Air NZ chief executive Ralph Norris, giving evidence before the Australian Competition Tribunal on Wednesday, said he was in possession of confidential information that the Dubai-based airline Emirates was planning to establish a major international hub right here in Auckland.
An Air NZ spokesman yesterday said the company would not add to Norris' comments. Emirates managers in Dubai were looking at the comments before responding.
So what information could Norris have, that a rival airline, admittedly with ambitious global expansion plans, is keen on building a huge aviation hub at the most distant point of its network?

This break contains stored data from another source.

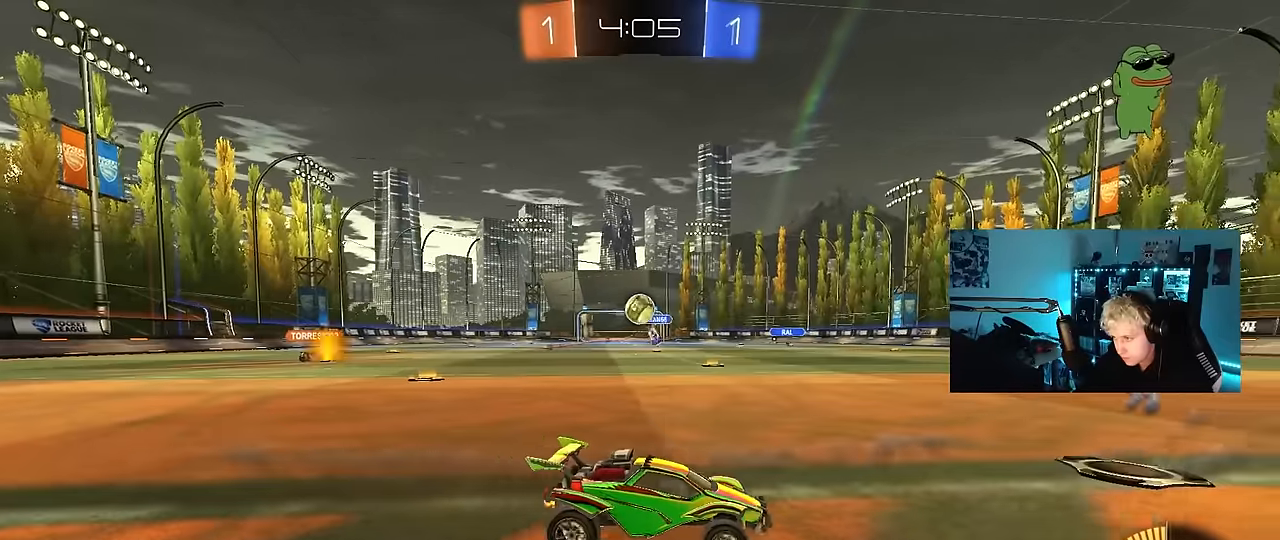
{"keys": [], "mouse": ["left"], "mouse_move": "still", "events": [[83, "w", "up"], [183, "mouse_right", "down"], [183, "s", "down"], [317, "a", "up"], [317, "d", "down"], [317, "mouse_left", "down"], [467, "d", "up"], [467, "mouse_right", "up"], [467, "s", "up"]]}
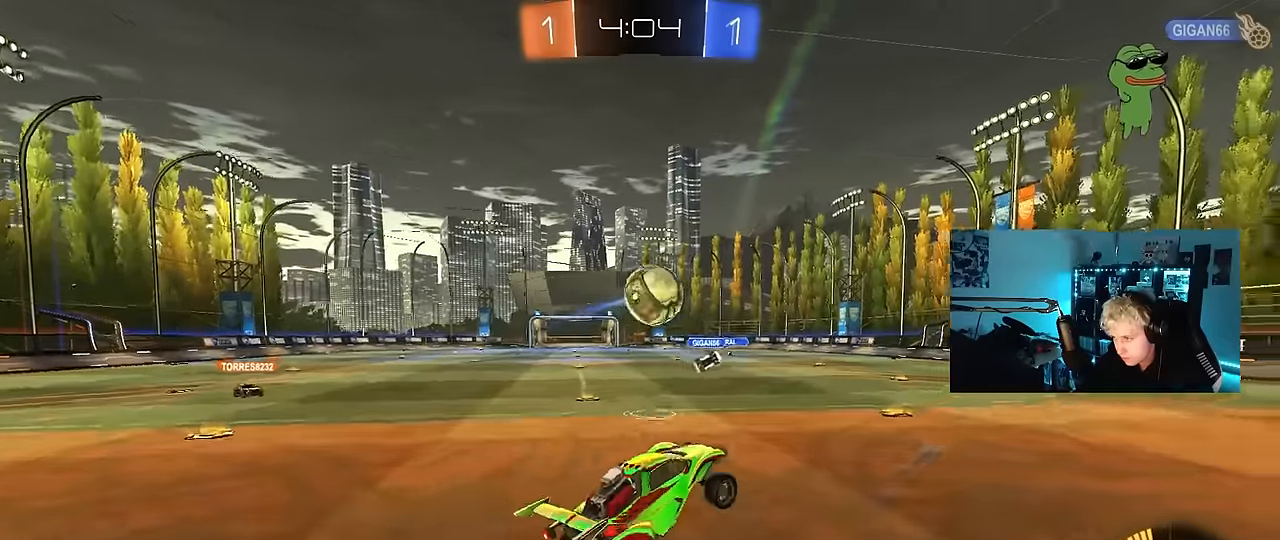
{"keys": ["d", "s", "shift"], "mouse": [], "mouse_move": "still", "events": [[250, "d", "down"], [250, "shift", "down"], [250, "w", "down"], [333, "mouse_right", "down"], [433, "mouse_left", "up"], [433, "mouse_right", "up"], [433, "w", "up"], [483, "s", "down"]]}
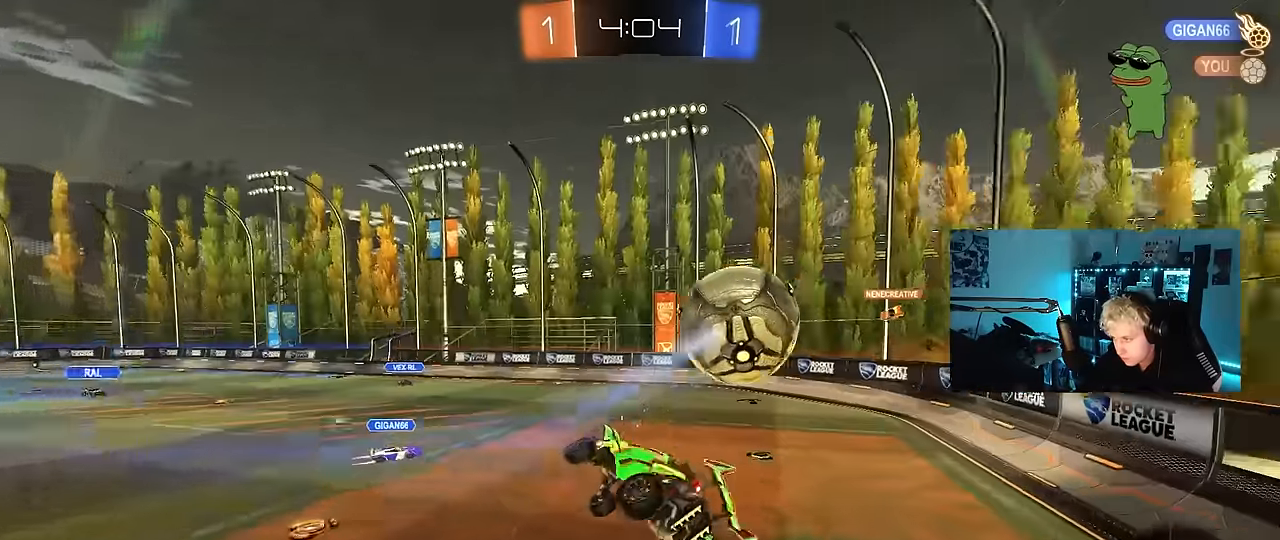
{"keys": ["a", "s"], "mouse": ["left"], "mouse_move": "still", "events": [[33, "shift", "up"], [217, "mouse_left", "down"], [450, "a", "down"], [500, "d", "up"]]}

Reports of a hub first began circulating in late February, when Australian journalist Geoffrey Thomas said in an emailed aviation newsletter that Emirates was "investigating the feasibility" of the idea.
Without citing any source, Thomas said Emirates was "looking at services from Auckland to Fiji, Los Angeles/San Francisco and Buenos Aires as part of a major South Pacific expansion that would give it round-the-world capability".
He then went on to say Emirates was going to use its new flights to Australia and New Zealand to "draw Australian passengers onto its South Pacific network".
And until Norris' revelation in Sydney this week, that's as far as it went, with no more details of any such hub or South Pacific network, coming to light.
While Norris is presumably using the prospect of an Emirates hub as a way of gaining support for the anti-competitive alliance with Qantas, the potential gains for New Zealand of such a development are huge.
Our tourism, aircraft engineering, construction and service industries would undoubtedly get a massive boost from more Dubai money flowing into New Zealand.
If Norris had been able to share his confidential Emirates information with our Commerce Commission last year, these multimillion-dollar benefits could have been assessed when making its decision to reject his plan for the Qantas alliance.
In a February interview, Emirates group managing director Maurice Flanagan said the airline had no plans to fly between Auckland and the United States soon.
This came after an enthusiastic description of numerous other expansion opportunities around the globe. Emirates has yet to even fly to the United States, though will begin flying to New York next month.
Flanagan referred to new options for New Zealand travellers with the launch of a nonstop Dubai-Auckland service. Emirates would link Auckland and New York, not across the Pacific - but through its Dubai hub.
All signs point to Norris being either dead wrong or scare-mongering on this matter, but, for the sake of the New Zealand economy, let's hope he's right.